Researchers have also extended a regional approach to the fruit fly Integrated Pest Management package, which has been adapted and promoted in the project’s target countries of Mozambique, Zambia and Zimbabwe which are close neighbours of Malawi.

Experts hope the proximity of these countries which share common borders and were once under a single federation (in the case of Malawi, Zimbabwe and Zambia) will help address the fruit fly challenge from a regional perspective.

They are also of the view that tackling the challenge in one country alone will only make the problem a challenge in another country as fruit flies do not respect international borders and territories.

Pheromones, known as Host Marking Pheromones (HMP), are used by insects to mark ‘hosts’ (usually a fruit), where they have already laid their eggs. These were evaluated in Kenya for their application and efficacy in deterring fruit flies of the same or different species from laying their eggs on host fruits, such as mango and guava.

The results, which are applicable to the target countries, indicate a seven to nine fold decrease in fruit infestation by three types of indigenous fruit flies in plots treated with HMP compared to controls. This information not only contributes to knowledge on the chemical ecology of fruit flies but indicates the potential for these pheromones to be incorporated within IPM fruit sprays. HMP thus widens the options for fruit fly management through integrated pest management.

Mass rearing of parasitoids

Colonies of two parasitoid species have been boosted by the ICIPE based in Nairobi, Kenya—the third largest exporter of mangoes in Africa. The laboratory has a capacity to produce approximately 25,000 wasps per month— sufficient to supply all target countries. However, Zambia has yet to upgrade its national laboratories in order to rear and multiply the wasp species and still needs to obtain an import permit to receive the parasitoid shipments from ICIPE. Malawi and Mozambique have upgraded their facilities in readiness of receiving the parasitoids and are now awaiting processing of the import permits and required phytosanitary certificates. Parasitoids have already been shipped to Zimbabwe where project staff have started rearing insects at a small scale but aim to be able to supply farmers with 1,500 wasps per hectare.

Male annihilation

One other technique is male annihilation. This is the mass killing of male fruit flies in an area. The males are killed in mass by setting traps containing a parapheromone which attracts the fruit flies but also contains a killing agent which exterminates them when trapped. The technique works in a way that when many male fruit flies are killed in the environment, many females lay eggs which are not fertile and consequently the population of the pests reduces over time.
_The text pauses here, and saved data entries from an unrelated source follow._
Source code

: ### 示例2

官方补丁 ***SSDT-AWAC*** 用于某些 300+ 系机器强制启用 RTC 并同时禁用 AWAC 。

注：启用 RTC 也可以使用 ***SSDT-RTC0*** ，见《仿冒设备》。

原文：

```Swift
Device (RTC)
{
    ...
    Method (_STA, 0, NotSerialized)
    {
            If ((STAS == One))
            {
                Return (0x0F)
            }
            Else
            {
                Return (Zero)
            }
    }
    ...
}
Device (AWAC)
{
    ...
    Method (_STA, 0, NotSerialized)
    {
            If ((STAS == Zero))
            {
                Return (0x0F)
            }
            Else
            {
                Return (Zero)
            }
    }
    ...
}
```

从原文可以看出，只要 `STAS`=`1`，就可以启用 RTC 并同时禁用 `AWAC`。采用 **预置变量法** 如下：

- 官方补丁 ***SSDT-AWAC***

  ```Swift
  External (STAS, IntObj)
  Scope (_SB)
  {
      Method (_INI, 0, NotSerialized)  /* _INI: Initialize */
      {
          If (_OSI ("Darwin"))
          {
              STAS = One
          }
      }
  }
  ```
Since mango is important in these countries and fruit flies are constraining its production and utilization, the combined use of all these techniques as part of fruit fly management will enhance the incomes and nutrition of farmers, entrepreneurs and commercial growers through increased production and consumption.

What comes next

When asked about the possibility for extension after 2022, ICIPE postdoctoral fellow Shepard Ndlela explained that, like any other donor-funded project, the Alien invasive fruit flies project in southern Africa will come to an end next September. The governments of Malawi, Zambia, Zimbabwe, Mozambique are expected to extend activities beyond the project implementation phase.

Hundreds of extension officers have been trained in fruit fly IPM, model farmers have also trained to be a source of information including Masters and PhD students. Thousands of women also trained through gender transformative actions, he added.

“We are building the capacity of these countries so that extension officers can incorporate what has been learned into their day to day activities with farmers,” Ndlela told The Cairo Review from Nairobi.

“We have made great strides in the other countries where thousands are now using the fruit fly IPM package.”